Dataset entries:
####################
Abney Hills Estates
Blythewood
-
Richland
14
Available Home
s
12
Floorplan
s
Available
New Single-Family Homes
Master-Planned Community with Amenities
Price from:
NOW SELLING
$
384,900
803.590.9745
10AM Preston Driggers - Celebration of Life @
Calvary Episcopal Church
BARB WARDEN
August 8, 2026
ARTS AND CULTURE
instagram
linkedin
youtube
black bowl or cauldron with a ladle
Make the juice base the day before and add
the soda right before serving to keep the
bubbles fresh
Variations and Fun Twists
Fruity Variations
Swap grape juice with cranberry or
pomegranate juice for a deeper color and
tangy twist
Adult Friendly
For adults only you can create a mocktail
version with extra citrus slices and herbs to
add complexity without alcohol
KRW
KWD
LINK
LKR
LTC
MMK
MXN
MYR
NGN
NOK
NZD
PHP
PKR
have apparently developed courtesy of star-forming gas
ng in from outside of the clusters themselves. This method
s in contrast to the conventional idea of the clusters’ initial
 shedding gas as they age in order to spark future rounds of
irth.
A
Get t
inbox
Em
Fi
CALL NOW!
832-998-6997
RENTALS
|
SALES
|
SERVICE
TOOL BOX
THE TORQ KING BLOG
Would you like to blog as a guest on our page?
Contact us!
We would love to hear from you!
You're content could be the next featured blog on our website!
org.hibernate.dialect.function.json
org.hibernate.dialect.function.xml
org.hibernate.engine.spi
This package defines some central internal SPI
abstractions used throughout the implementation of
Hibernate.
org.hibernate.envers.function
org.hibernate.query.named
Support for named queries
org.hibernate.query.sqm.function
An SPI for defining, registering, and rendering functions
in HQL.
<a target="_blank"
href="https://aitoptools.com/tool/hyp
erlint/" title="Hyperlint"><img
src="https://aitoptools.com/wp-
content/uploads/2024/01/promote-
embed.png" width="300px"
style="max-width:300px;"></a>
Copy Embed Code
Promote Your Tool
####################
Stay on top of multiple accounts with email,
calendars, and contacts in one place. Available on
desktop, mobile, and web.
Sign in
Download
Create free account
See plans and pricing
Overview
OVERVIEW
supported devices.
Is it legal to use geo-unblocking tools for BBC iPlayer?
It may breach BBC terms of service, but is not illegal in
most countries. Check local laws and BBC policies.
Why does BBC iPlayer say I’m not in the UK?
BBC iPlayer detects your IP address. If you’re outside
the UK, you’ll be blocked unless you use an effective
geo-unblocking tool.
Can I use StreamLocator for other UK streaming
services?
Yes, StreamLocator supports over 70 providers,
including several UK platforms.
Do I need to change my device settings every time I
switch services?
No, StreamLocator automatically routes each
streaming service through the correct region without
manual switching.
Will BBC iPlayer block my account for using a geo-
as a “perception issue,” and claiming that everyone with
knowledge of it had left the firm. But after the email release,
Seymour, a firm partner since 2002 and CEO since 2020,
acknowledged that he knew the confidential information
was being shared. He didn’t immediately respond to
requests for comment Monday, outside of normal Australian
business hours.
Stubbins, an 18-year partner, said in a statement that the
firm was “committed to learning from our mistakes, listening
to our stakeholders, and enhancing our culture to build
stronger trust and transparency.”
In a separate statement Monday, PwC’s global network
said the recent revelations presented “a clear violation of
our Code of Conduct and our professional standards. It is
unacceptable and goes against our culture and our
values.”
####################
TASK TO CARRY OUT:
Render the lines from the one containing "Abney Hills Estates" up to and including the one containing "Promote Your Tool" as a numbered list, omitting blank lines.

RESULT OF THIS TASK:
1. Abney Hills Estates
2. Blythewood
3. -
4. Richland
5. 14
6. Available Home
7. s
8. 12
9. Floorplan
10. s
11. Available
12. New Single-Family Homes
13. Master-Planned Community with Amenities
14. Price from:
15. NOW SELLING
16. $
17. 384,900
18. 803.590.9745
19. 10AM Preston Driggers - Celebration of Life @
20. Calvary Episcopal Church
21. BARB WARDEN
22. August 8, 2026
23. ARTS AND CULTURE
24. instagram
25. linkedin
26. youtube
27. black bowl or cauldron with a ladle
28. Make the juice base the day before and add
29. the soda right before serving to keep the
30. bubbles fresh
31. Variations and Fun Twists
32. Fruity Variations
33. Swap grape juice with cranberry or
34. pomegranate juice for a deeper color and
35. tangy twist
36. Adult Friendly
37. For adults only you can create a mocktail
38. version with extra citrus slices and herbs to
39. add complexity without alcohol
40. KRW
41. KWD
42. LINK
43. LKR
44. LTC
45. MMK
46. MXN
47. MYR
48. NGN
49. NOK
50. NZD
51. PHP
52. PKR
53. have apparently developed courtesy of star-forming gas
54. ng in from outside of the clusters themselves. This method
55. s in contrast to the conventional idea of the clusters’ initial
56.  shedding gas as they age in order to spark future rounds of
57. irth.
58. A
59. Get t
60. inbox
61. Em
62. Fi
63. CALL NOW!
64. 832-998-6997
65. RENTALS
66. |
67. SALES
68. |
69. SERVICE
70. TOOL BOX
71. THE TORQ KING BLOG
72. Would you like to blog as a guest on our page?
73. Contact us!
74. We would love to hear from you!
75. You're content could be the next featured blog on our website!
76. org.hibernate.dialect.function.json
77. org.hibernate.dialect.function.xml
78. org.hibernate.engine.spi
79. This package defines some central internal SPI
80. abstractions used throughout the implementation of
81. Hibernate.
82. org.hibernate.envers.function
83. org.hibernate.query.named
84. Support for named queries
85. org.hibernate.query.sqm.function
86. An SPI for defining, registering, and rendering functions
87. in HQL.
88. <a target="_blank"
89. href="https://aitoptools.com/tool/hyp
90. erlint/" title="Hyperlint"><img
91. src="https://aitoptools.com/wp-
92. content/uploads/2024/01/promote-
93. embed.png" width="300px"
94. style="max-width:300px;"></a>
95. Copy Embed Code
96. Promote Your Tool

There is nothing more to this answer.